> [Input records]
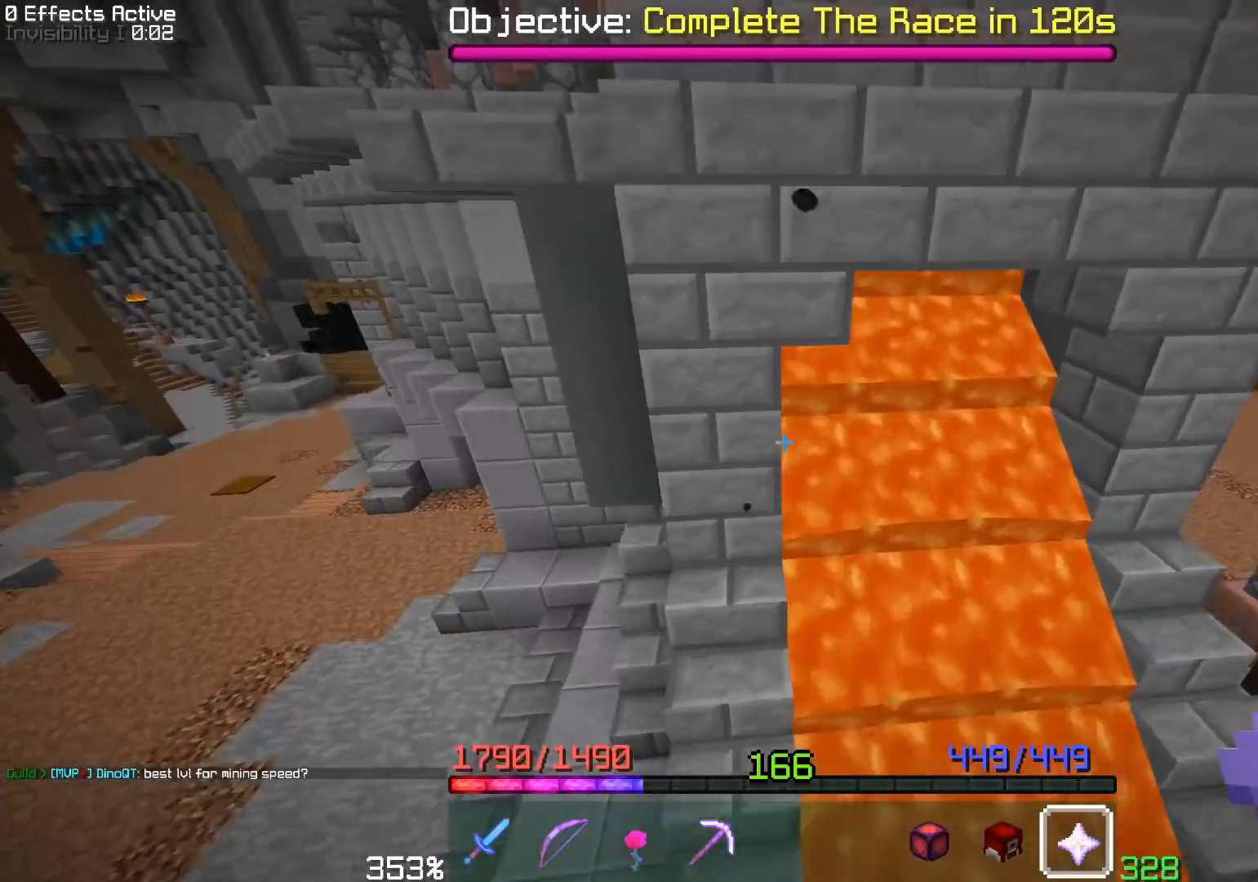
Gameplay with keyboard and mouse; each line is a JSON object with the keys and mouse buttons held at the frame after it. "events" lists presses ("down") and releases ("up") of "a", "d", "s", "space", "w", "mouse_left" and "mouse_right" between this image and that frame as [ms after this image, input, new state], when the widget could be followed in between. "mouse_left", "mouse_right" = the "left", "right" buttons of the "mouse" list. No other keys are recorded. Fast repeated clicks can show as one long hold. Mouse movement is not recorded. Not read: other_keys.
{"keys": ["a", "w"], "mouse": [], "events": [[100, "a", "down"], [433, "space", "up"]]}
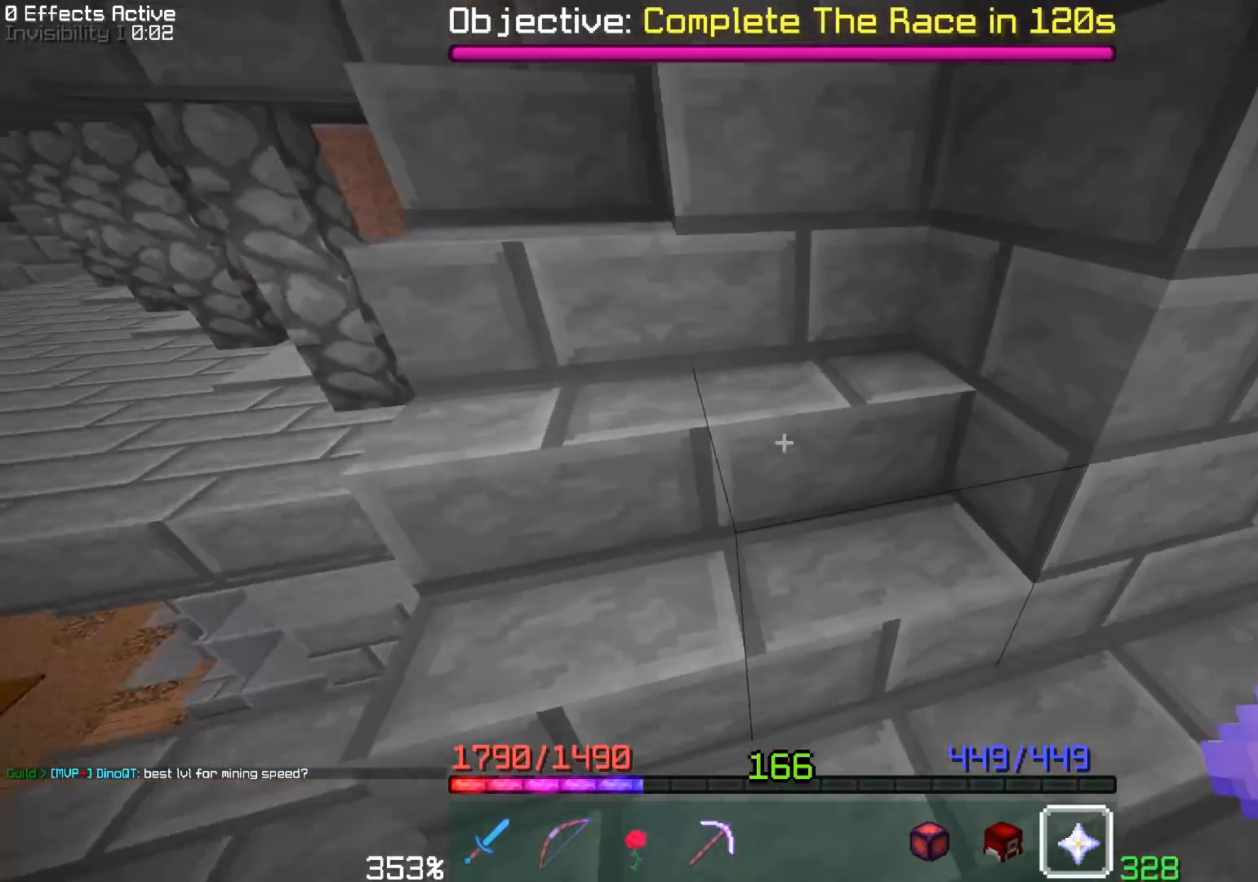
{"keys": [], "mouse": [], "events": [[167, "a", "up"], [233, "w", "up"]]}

--

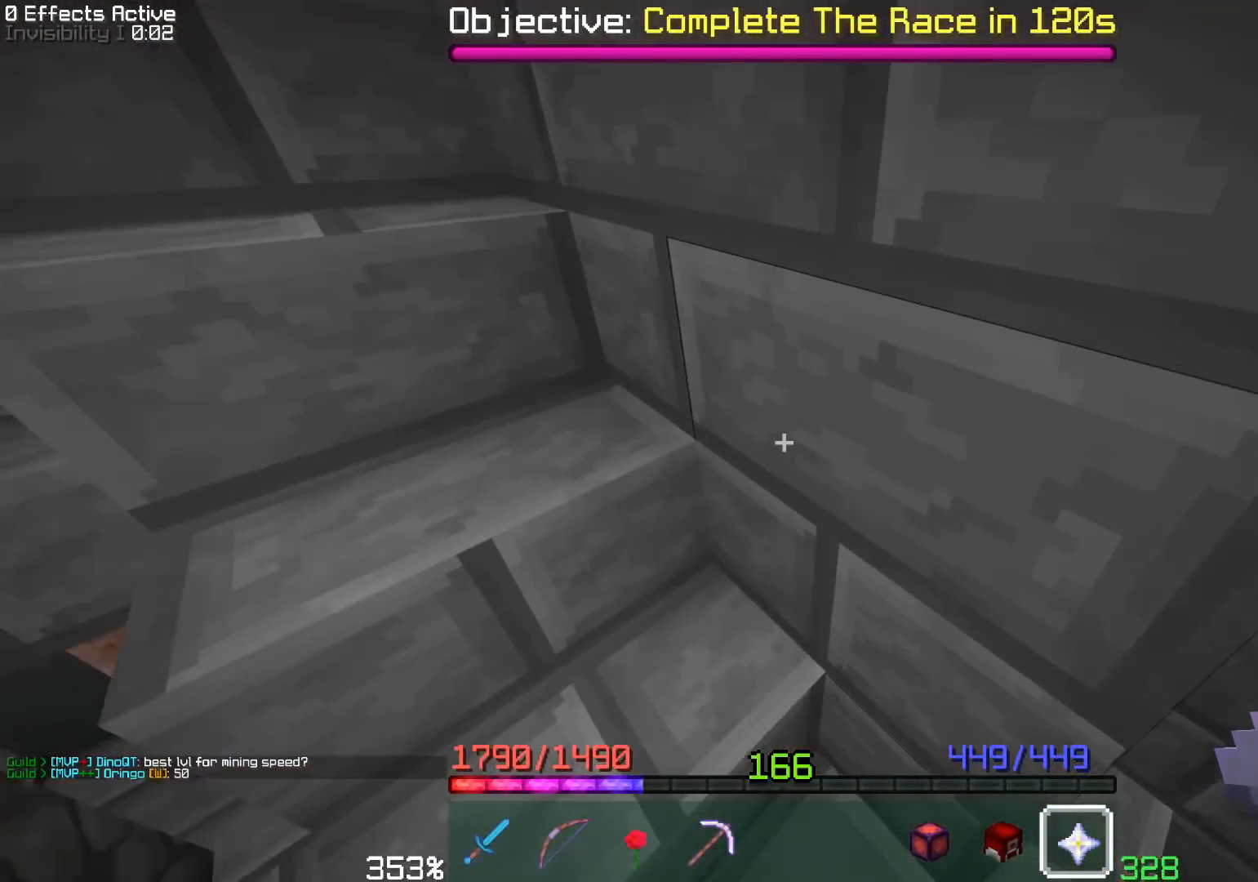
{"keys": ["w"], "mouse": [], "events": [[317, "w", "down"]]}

> [Instructions for the task]
Look through the records and copy down every line that holds "space".

> [Reply to the task]
Gameplay with keyboard and mouse; each line is a JSON object with the keys and mouse buttons held at the frame after it. "events" lists presses ("down") and releases ("up") of "a", "d", "s", "space", "w", "mouse_left" and "mouse_right" between this image and that frame as [ms after this image, input, new state], when the widget could be followed in between. "mouse_left", "mouse_right" = the "left", "right" buttons of the "mouse" list. No other keys are recorded. Fast repeated clicks can show as one long hold. Mouse movement is not recorded. Not read: other_keys.
{"keys": ["a", "w"], "mouse": [], "events": [[100, "a", "down"], [433, "space", "up"]]}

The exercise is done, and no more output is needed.